__Requirement__.
Scanning the entries below, copy every line that contains the word "following".

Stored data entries

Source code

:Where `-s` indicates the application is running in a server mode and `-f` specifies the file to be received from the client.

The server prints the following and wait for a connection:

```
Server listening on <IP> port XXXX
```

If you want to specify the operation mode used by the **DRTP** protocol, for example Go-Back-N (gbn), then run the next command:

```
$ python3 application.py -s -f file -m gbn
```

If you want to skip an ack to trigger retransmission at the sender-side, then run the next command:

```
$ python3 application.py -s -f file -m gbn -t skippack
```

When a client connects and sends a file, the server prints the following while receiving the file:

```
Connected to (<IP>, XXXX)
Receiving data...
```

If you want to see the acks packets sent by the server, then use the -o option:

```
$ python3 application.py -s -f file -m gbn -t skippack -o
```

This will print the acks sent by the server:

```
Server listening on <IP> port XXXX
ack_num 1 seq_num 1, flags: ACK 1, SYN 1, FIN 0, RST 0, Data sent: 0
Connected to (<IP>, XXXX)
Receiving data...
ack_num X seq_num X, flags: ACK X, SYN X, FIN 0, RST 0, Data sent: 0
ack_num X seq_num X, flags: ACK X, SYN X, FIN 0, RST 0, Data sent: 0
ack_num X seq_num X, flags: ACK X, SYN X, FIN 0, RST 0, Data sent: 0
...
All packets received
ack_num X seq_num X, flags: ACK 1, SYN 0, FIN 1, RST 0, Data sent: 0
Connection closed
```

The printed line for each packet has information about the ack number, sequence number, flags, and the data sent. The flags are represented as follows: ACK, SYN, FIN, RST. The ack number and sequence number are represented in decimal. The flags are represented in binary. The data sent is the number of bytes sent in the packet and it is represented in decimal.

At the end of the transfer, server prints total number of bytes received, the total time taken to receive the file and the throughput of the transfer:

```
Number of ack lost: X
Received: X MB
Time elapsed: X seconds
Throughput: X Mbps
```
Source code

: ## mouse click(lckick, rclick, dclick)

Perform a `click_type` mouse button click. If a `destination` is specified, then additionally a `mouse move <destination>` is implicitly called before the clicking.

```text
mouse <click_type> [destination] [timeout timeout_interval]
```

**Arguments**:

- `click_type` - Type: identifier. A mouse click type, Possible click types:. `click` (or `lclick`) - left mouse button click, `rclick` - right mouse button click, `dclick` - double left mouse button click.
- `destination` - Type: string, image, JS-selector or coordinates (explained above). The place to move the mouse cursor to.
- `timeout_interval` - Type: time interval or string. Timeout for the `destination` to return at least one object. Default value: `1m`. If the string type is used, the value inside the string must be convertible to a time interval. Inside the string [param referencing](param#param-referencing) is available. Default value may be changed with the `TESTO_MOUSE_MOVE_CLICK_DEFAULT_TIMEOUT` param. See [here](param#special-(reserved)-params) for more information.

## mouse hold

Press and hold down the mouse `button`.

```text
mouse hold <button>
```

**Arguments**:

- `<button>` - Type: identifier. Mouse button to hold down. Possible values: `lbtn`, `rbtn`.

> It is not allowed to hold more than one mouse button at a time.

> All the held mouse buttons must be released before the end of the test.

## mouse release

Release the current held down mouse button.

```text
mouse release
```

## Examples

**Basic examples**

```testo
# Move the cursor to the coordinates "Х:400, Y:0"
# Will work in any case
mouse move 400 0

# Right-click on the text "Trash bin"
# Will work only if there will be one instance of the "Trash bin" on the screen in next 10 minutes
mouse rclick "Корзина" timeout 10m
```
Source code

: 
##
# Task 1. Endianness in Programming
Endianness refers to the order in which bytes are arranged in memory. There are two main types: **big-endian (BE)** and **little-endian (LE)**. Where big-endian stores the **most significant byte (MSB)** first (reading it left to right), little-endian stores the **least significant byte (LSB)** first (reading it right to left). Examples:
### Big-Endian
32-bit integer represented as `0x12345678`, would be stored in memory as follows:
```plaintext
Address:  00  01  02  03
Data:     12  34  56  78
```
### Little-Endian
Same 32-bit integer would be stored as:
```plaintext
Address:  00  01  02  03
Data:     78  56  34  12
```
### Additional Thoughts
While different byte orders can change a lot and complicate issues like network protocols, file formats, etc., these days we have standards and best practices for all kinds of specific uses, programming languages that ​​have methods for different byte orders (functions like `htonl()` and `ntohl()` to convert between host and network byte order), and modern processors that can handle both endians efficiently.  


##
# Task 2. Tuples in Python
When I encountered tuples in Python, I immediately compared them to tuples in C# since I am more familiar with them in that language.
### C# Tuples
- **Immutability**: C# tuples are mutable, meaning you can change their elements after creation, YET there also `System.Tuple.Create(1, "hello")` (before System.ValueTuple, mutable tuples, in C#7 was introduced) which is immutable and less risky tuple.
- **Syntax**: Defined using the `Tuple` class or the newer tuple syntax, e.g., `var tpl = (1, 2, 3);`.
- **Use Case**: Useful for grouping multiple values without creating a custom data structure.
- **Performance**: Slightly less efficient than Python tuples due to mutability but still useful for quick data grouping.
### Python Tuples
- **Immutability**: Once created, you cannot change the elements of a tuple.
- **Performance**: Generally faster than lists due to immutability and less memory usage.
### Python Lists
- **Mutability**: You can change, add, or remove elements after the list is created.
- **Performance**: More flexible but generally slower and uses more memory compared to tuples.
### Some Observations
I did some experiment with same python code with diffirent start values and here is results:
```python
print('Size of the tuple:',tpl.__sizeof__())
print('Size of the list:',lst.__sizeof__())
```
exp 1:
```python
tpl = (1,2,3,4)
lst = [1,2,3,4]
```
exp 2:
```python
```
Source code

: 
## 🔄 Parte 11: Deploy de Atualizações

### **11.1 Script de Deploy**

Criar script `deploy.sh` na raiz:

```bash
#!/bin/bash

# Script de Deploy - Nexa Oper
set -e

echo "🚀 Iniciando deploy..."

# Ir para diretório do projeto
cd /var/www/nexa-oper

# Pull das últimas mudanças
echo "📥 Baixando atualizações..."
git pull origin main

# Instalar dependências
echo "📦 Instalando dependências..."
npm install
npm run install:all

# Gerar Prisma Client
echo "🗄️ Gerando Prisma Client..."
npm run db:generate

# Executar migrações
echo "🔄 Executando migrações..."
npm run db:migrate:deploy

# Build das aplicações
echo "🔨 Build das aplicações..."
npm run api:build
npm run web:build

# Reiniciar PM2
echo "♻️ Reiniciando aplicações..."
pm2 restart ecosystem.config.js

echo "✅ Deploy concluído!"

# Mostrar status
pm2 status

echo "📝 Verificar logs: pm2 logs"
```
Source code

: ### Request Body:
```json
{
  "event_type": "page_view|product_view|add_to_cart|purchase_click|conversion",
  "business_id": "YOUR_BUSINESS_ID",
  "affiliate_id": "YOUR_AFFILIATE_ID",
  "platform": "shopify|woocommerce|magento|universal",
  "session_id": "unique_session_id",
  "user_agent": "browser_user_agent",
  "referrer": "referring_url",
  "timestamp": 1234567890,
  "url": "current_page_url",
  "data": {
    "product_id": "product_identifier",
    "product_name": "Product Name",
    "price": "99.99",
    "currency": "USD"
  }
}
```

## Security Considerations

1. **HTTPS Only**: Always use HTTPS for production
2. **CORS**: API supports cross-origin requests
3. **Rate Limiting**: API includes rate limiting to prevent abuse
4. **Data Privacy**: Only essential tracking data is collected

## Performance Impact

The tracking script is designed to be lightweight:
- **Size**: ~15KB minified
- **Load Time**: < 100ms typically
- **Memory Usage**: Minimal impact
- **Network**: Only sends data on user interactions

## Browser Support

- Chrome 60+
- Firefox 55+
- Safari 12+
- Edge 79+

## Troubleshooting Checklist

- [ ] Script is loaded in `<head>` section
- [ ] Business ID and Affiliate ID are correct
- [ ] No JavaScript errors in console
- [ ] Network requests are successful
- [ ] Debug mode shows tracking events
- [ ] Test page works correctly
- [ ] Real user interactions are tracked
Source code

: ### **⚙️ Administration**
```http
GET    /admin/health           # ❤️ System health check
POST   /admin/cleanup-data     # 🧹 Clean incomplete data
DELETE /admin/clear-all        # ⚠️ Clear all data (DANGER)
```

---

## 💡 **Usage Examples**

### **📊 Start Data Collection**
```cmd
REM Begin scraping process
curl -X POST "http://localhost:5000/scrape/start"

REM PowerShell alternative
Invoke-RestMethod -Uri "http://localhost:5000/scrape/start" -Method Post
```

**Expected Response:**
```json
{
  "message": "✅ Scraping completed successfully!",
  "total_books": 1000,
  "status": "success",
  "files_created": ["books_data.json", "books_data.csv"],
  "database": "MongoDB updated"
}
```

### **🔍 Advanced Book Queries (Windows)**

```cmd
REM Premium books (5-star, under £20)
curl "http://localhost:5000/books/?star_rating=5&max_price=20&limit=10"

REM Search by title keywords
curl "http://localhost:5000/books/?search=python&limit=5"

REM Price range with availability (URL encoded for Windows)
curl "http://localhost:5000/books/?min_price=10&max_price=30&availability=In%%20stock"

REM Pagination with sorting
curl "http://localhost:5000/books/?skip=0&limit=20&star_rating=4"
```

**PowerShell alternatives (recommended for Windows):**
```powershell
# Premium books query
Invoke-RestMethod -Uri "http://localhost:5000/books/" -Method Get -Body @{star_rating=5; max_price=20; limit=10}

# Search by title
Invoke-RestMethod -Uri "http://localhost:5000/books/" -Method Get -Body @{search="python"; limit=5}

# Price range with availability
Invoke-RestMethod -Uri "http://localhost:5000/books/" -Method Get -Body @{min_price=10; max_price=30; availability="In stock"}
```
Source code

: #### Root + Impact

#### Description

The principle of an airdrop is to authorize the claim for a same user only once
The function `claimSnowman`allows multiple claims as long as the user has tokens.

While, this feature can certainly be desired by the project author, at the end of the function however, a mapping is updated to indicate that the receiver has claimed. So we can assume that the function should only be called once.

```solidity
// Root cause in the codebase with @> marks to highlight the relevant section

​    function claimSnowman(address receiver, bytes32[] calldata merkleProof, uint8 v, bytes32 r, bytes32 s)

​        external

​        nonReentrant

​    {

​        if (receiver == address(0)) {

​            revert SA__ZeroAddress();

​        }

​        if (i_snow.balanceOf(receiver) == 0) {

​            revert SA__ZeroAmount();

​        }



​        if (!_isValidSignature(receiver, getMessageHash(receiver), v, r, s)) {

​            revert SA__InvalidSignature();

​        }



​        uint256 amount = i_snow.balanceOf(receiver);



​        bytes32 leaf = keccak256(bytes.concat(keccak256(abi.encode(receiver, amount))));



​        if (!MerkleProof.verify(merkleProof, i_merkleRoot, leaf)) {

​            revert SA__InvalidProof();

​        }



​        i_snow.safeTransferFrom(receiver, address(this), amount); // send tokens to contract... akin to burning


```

__Answer to this exercise__.
The server prints the following and wait for a connection:
When a client connects and sends a file, the server prints the following while receiving the file:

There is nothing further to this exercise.